# Warp9A dynamometer data



## rwaudio (May 22, 2008)

GerhardRP said:


> Hello All,
> As you may know, there has been a long-standing discrepancy between the dynamometer data posted on the Netgain website and measurements by Tesseract and zilla dumps from Mike Willmon's Electrabishi as analysed by me.
> George Hamstra has been aware of the problem and therefore ran dynamometer tests on the current production model dubbed Warp9A. He shared the results with me last week. He expressed surprise that the results were different from the old ones. It appears that some prototyped changes got put in to the production model by mistake. I don't know when the change occurred.
> The plot below shows raw RPM vs current at 72 volts for the posted Warp9 data, the new Warp9A data, the measurements previously noted and my model. You can see that the older Warp9 is different from the others.
> ...


Just a comment... I don't even know what I'm supposed to get out of RPM vs Current unless it was at a constant torque which is isn't based on the txt file. So we can see they are different, please go into more detail as to what the differences mean. Is it better? Is it worse? Is it just different?

What do you mean by prototyped changes making it into production by mistake, was it a good mistake, bad mistake?


----------



## GerhardRP (Nov 17, 2009)

rwaudio said:


> Just a comment... I don't even know what I'm supposed to get out of RPM vs Current unless it was at a constant torque which is isn't based on the txt file. So we can see they are different, please go into more detail as to what the differences mean. Is it better? Is it worse? Is it just different?
> 
> What do you mean by prototyped changes making it into production by mistake, was it a good mistake, bad mistake?


The problem is that the Tesseract and Wilmon data did not include torque measurements. here is a standard Performance graph for the two motors.
George wonders what the comunity wants ... should they offer two models?


----------



## rwaudio (May 22, 2008)

GerhardRP said:


> The problem is that the Tesseract and Wilmon data did not include torque measurements. here is a standard Performance graph for the two motors.
> George wonders what the comunity wants ... should they offer two models?


I think I got it now... the motor makes less torque per amp, but higher rpm per volt?

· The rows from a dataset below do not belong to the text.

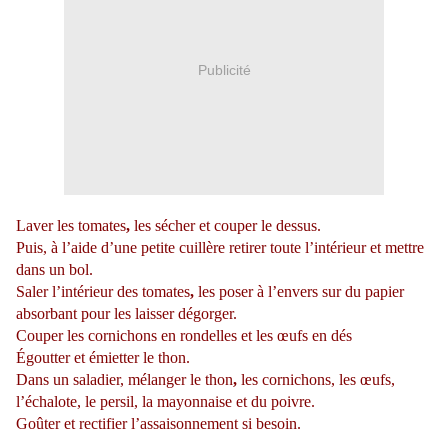
Publicité
Laver les
tomates
,
les sécher et couper le dessus.
Puis, à l’aide d’une
petite cuillère
retirer toute l’
intérieur
et mettre
dans un
bol.
Saler
l’intérieur des
tomates
,
les poser à l’
envers
sur du
papier
absorbant
pour les laisser dégorger.
Couper les
cornichons
en rondelles et les œufs en dés
Égoutter et émietter le
thon
.
Dans un saladier, mélanger le
thon
,
les
cornichons
, les œufs,
l’échalote, le persil, la
mayonnaise
et du
poivr
e.
Goûter et rectifier l’
assaisonnement
si besoin.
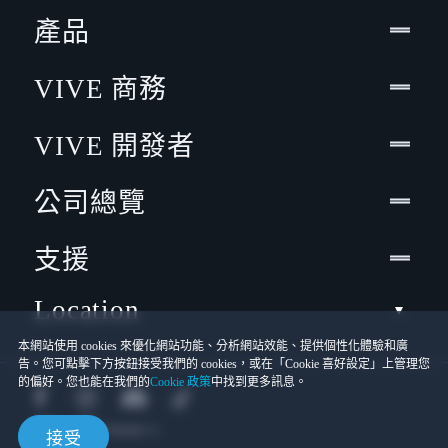
產品
VIVE 商務
VIVE 開發者
公司總覽
支援
Location
本網站使用 cookies 來優化網站功能、分析網站效能、提供個性化體驗和廣
告。您可點擊下方按鈕接受我們的 cookies，或在「Cookie 喜好設定」上管理您
的偏好。您也能在我們的
Cookie 政策
中找到更多訊息。
接受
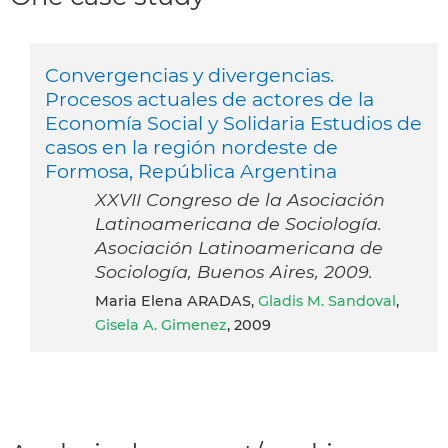
Convergencias y divergencias.
Procesos actuales de actores de la
Economía Social y Solidaria Estudios de
casos en la región nordeste de
Formosa, República Argentina
XXVII Congreso de la Asociación
Latinoamericana de Sociología.
Asociación Latinoamericana de
Sociología, Buenos Aires, 2009.
Maria Elena ARADAS,
Gladis M. Sandoval
,
Gisela A. Gimenez
, 2009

So basically it should make similar power, but in a different RPM range?? More than anything it would come down to your gear ratio's to determine if this motor or the old motor would work better for your application?


----------



## Bowser330 (Jun 15, 2008)

A longer power band model would be appreciated I'm sure.

However, if they are going to develop something new to bring to market, I would suggest they develop a Warp9HV...It should have an even higher peak rpm than the Warp11HV!

Dual Warp9HV's would be a great racing setup.


----------